I was trying to integrate $\sec^3x$ and discovered that I would have to integrate $\sec x$ in the process. I had not seen the "standard" approach and came up with my own solution, which is apparently quite different:
$$\int \sec xdx = \int \frac{dx}{\cos x}$$
I substituted $u = \sin x$ so that $dx = \frac{du}{\cos x}$. Then
$$\int \frac{dx}{\cos x} = \int \frac{du}{\cos^2x} = \int \frac{du}{1 – \sin^2x} = \int \frac{du}{1 – u^2}$$
The solution to this is $\tanh^{-1}u + C$. Since $u = \sin x$, this means that
$$\int \sec xdx = \tanh^{-1}(\sin x) + C \tag{1}$$
After looking it up, I found out that the standard form of the integral is $$\int\sec x dx = \ln|\text{sec}x + \text{tan}x| + C \tag{2}$$
I couldn't find anything about the alternate form $(1)$ which is, as far as I can tell, equivalent to $(2)$. So, did I make a mistake here?

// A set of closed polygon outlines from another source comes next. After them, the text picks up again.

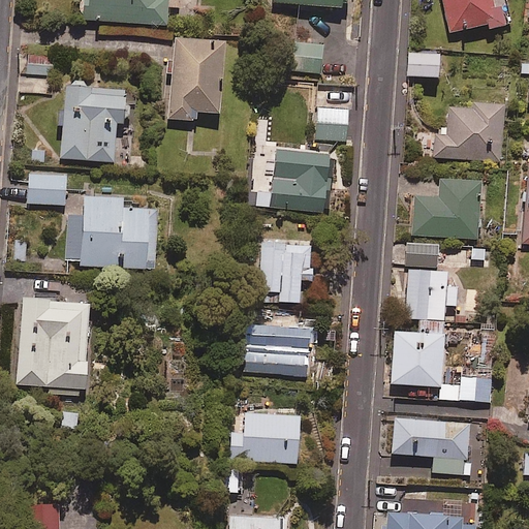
[(88,0),(87,22),(167,27),(168,4),(180,4),(180,0),(88,0)]
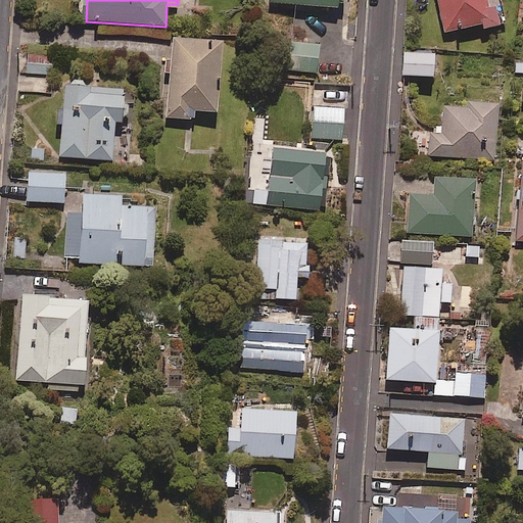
[(271,0),(271,4),(338,9),(338,0),(271,0)]
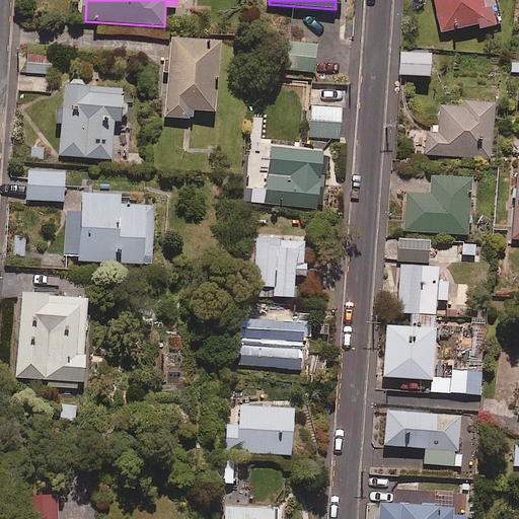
[(485,9),(483,0),(434,0),(441,32),(477,25),(478,30),(496,26),(493,7),(485,9)]
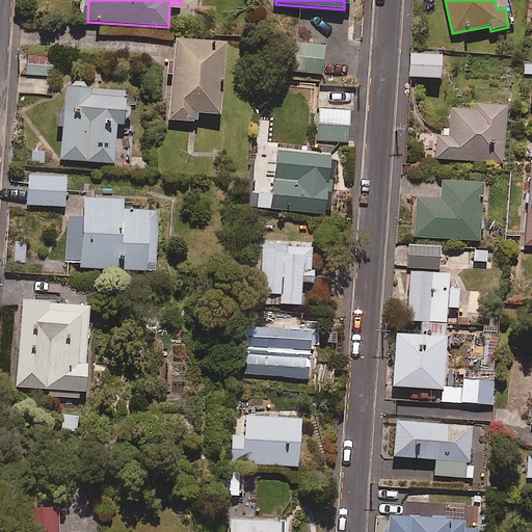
[(227,46),(175,42),(168,122),(197,124),(198,115),(221,116),(227,46)]
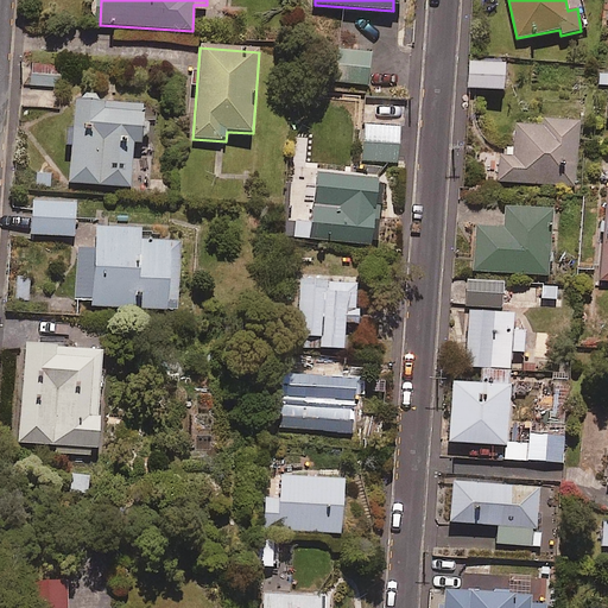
[(505,93),(506,65),(502,65),(502,59),(483,58),(483,64),(470,63),(469,90),(505,93)]
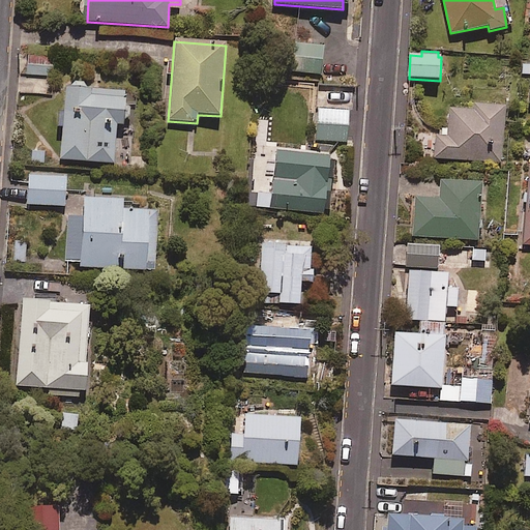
[(142,93),(65,90),(62,162),(116,164),(117,126),(141,126),(142,93)]
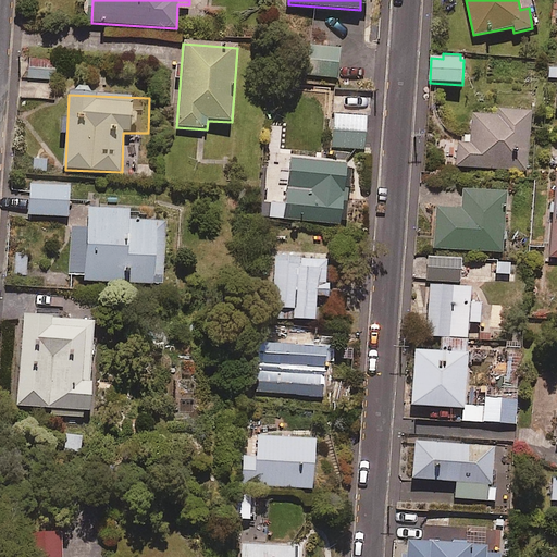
[(367,116),(335,114),(332,147),(364,149),(367,116)]
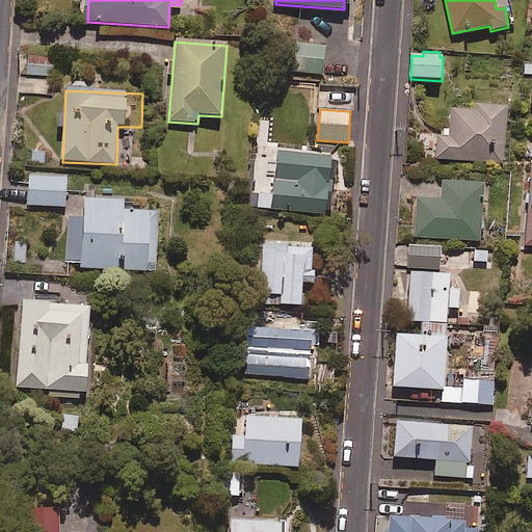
[(451,109),(451,129),(444,128),(444,137),(439,137),(437,161),(505,163),(506,111),(451,109)]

If not, is there a reason to prefer the usual form $(2)$?
Best Answer
$$\begin{align} \tanh^{-1}(\sin x) &=\frac12\ln\left|\frac{1+\sin x}{1-\sin x}\cdot \frac{1/\cos x}{1/\cos x}\right|\\[4pt] &=\frac12\ln\left|\frac{\sec x+\tan x}{\sec x-\tan x}\right| \\[4pt] &=\frac12\ln\left|\frac{\sec x+\tan x}{\sec x-\tan x}\cdot\frac{\sec x+\tan x}{\sec x+\tan x}\right|\\[4pt] &=\phantom{\frac12}\ln\left|\sec x+\tan x\right| \end{align}$$
I believe most introductory calculus books use the equivalent form because their readers are not aware of hyperbolic trigonometric functions or their inverses.